◆ Provided data
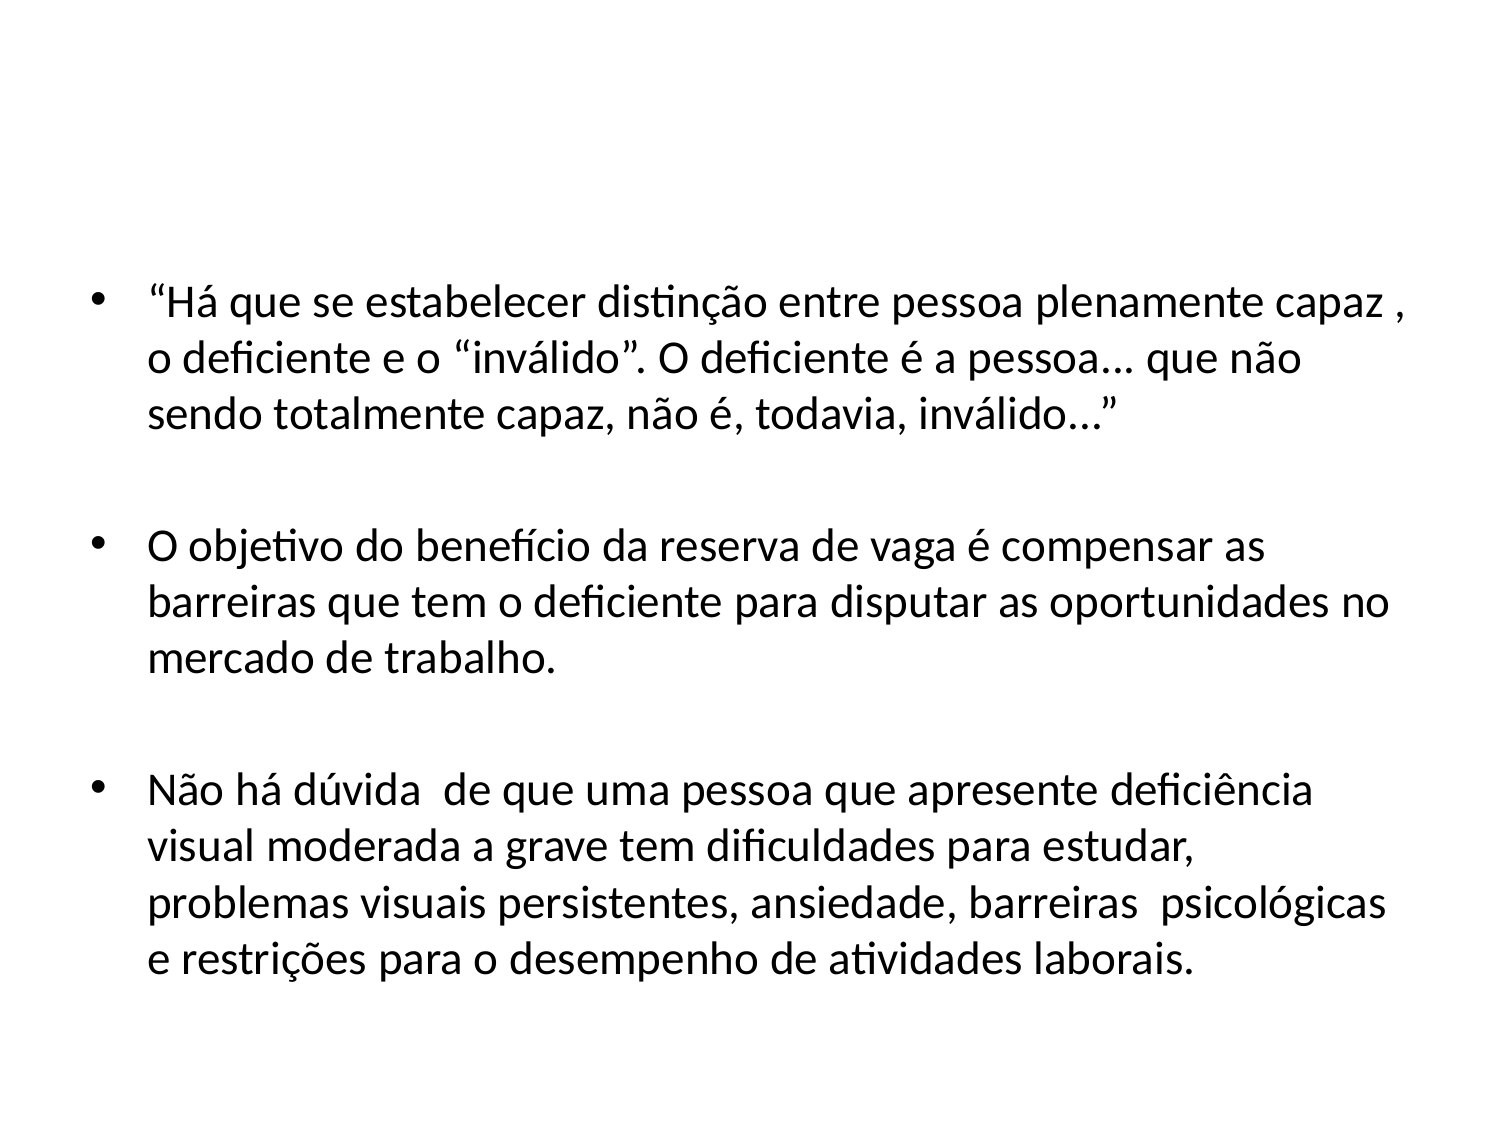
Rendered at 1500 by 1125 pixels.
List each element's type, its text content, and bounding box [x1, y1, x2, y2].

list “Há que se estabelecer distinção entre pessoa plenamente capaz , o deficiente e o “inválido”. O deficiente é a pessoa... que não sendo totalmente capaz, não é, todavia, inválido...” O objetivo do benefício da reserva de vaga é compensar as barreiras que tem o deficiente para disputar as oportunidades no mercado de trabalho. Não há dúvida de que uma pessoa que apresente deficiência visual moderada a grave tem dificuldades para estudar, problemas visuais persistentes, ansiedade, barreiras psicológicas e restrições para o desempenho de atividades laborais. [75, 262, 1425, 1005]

* * *

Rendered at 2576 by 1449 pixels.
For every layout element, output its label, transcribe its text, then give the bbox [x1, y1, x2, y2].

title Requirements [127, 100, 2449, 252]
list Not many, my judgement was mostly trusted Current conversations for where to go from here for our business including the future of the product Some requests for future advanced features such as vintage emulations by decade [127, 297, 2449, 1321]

◆ What is required
Only lines holding the word "Rendered" belong in the answer; copy each one from the material.

◆ Final answer
Rendered at 1500 by 1125 pixels.
Rendered at 2576 by 1449 pixels.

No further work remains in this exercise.